Have a lot on your plate to get done for the day? It might seem easier to get it all done if you multitask. But the truth is, multitasking hurts your concentration big time. Read on to find out just how bad it is to multitask when trying to concentrate on getting things done.
Several studies that reveal that switching tasks causes you mental “wear and tear” and depletes your intelligence; what I call your mental currency.
Every day you start off with a lot of potential energy and have renewed your energy stores so that you can go out and live another productive day.
Every day you invest your valuable mental currency into efforts that hopefully will multiply and give you a great return on your investment.
Daily, we go from high potential from the time we wake up to low potential when we go to sleep for the night. We also energetically go from high potential to low potential rhythmically throughout our day.
Constant switching of focus is inefficient and can lead to big trouble by depleting your energy stores… and potential burnout.
Multitasking isn’t helping you do anything faster… and constant exposure to multiple electronic devices like smart phones, computers, tablets, and kindles makes us even worse at multitasking.
“When you’re pushing yourself to perform two or more tasks, especially complicated tasks, multitasking isn’t beneficial – It’s extremely inefficient.”
That's because no matter how small the task, your brain must reorient its focus very quickly each time.
If you can’t do something unconsciously; in other words, in your sleep, it is taking up mental currency and constant shifting of your attention during a day of texting and talking and writing can add up to real time.

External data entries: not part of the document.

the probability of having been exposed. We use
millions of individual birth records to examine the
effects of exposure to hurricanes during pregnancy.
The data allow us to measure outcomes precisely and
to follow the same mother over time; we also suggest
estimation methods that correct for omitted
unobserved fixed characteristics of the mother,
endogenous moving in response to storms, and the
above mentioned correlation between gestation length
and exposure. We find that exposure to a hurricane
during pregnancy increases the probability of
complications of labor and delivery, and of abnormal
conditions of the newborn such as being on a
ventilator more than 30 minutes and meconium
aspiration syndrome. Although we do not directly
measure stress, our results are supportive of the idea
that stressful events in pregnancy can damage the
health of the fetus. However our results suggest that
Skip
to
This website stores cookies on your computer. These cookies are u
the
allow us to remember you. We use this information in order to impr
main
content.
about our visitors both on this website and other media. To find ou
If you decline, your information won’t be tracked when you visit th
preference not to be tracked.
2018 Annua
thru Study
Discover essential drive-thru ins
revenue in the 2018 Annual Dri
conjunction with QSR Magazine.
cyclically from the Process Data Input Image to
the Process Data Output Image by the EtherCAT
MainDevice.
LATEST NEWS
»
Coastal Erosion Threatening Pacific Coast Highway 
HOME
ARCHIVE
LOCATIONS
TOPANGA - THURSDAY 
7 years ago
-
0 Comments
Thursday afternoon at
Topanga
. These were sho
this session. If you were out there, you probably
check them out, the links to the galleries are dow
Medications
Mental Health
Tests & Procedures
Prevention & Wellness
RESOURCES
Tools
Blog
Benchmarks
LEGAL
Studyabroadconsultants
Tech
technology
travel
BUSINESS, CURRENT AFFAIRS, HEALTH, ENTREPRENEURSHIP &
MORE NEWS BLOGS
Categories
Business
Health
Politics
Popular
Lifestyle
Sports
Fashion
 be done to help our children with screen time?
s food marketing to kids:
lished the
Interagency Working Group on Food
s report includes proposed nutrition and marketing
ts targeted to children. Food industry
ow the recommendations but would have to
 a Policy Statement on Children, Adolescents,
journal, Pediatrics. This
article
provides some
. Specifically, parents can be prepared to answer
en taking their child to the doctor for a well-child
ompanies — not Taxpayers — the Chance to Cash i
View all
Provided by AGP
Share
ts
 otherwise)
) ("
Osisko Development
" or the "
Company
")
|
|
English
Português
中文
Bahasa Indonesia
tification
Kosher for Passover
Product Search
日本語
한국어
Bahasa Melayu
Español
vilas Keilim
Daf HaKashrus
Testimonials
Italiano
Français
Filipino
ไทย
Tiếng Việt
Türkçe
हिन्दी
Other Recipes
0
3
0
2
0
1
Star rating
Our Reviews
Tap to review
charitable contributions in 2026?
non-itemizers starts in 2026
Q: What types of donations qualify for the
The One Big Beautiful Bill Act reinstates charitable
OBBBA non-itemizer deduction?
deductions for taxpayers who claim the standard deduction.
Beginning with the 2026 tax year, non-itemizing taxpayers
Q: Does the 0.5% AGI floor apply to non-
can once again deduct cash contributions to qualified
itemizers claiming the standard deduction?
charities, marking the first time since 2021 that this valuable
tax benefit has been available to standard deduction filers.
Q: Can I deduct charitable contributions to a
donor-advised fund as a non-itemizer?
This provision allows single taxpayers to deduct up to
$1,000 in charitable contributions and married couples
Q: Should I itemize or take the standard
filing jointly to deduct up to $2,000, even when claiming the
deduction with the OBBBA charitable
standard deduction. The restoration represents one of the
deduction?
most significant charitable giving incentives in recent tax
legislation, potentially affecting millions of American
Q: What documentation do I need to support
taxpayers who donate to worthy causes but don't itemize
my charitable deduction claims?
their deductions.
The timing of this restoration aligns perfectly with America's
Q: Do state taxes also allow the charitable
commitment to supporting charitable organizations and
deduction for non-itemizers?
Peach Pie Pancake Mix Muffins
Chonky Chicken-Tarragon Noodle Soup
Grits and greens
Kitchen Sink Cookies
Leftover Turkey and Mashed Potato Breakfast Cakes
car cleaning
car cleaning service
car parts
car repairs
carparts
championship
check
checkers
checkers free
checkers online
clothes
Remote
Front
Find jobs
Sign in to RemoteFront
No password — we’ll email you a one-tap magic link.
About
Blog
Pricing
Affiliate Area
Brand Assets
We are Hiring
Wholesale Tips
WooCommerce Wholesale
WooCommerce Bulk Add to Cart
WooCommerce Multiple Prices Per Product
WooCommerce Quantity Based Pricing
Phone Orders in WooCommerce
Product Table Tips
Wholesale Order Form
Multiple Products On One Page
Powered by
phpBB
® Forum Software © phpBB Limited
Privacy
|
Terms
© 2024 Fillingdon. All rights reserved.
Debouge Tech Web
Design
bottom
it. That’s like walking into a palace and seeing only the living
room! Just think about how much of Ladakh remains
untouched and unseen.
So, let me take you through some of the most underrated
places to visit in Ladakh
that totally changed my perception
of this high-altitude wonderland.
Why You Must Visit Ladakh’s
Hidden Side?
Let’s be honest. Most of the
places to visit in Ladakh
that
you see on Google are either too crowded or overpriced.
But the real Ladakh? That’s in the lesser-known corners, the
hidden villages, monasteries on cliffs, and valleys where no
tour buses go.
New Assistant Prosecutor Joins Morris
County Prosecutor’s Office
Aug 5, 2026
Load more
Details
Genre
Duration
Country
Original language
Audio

According to Cal Newport, focus is the number one skill of the 21st century. In his book, Deep Work, going deep is what he refers to as being able to focus on one thing for a long period of time. Being able to get into a flow state. Being able to accomplish more and more.
“Focus is today’s I.Q.”
We have all this amazing technology to be able to produce better and easier results, but the problem is that the same technology is incredibly addictive. Most people are focused for less and less periods of time.
I'm going to break down the science of how you can create flow and focus very easily and accomplish a lot more in a lot less time, because you don't need more time. Being focused has a lot to do with being in a flow state.
Discover the science of the signs, symptoms, and deep issues below to see where and how you can stop multitasking and get into a flow state.
Your Brain Can’t Multitask
According to the American Psychological Association, there is no such thing as multitasking when it comes to your brain. Although you may think you are doing multiple things simultaneously, your brain is constantly switching back and forth between tasks. Thus you will tire faster when you multitask than if you focus on one task at a time.
Task-Switching Takes Time
Besides just tiring you out as your brain goes back and forth between two tasks, this task-switching takes time, which is valuable for meeting deadlines. You may not notice it, but it can take up to three minutes for your brain to fully switch over to a new task. And if you are taking three minutes between each of your tasks, this can quickly add hours you can't afford to be wasting.
Thoughts Aren’t Allowed to Flow
It isn't just the time and energy wasted. When you are constantly demanding that your brain switch subjects, this doesn't allow your brain to think very deeply. When you multitask, you're much more likely to accomplish two tasks of lower quality than when you focus on each task individually because your brain hasn’t had the time to think through both tasks completely.
“Creativity is intelligence having fun”
Creativity is Stifled
Additionally, when your thoughts aren't allowed to flow, this stifles your creativity. And depending on your line of work, this creativity could be essential to creating and innovating. It will also make it more difficult to overcome roadblocks that might come up as you work. And if you can't solve challenges while you work, you may find yourself stuck—wasting more time than if you hadn't tried multitasking in the first place.
Overall, although there are many reasons to multitask, your brain actually can't focus on two things at once. This process of switching back and forth between tasks is both a time and energy waster.
Plus, it doesn't allow thoughts to flow, thus stifling your creativity and increasing the chances you'll come to a problem you can't solve. This is why you should absolutely stop multitasking during the times when you need to concentrate.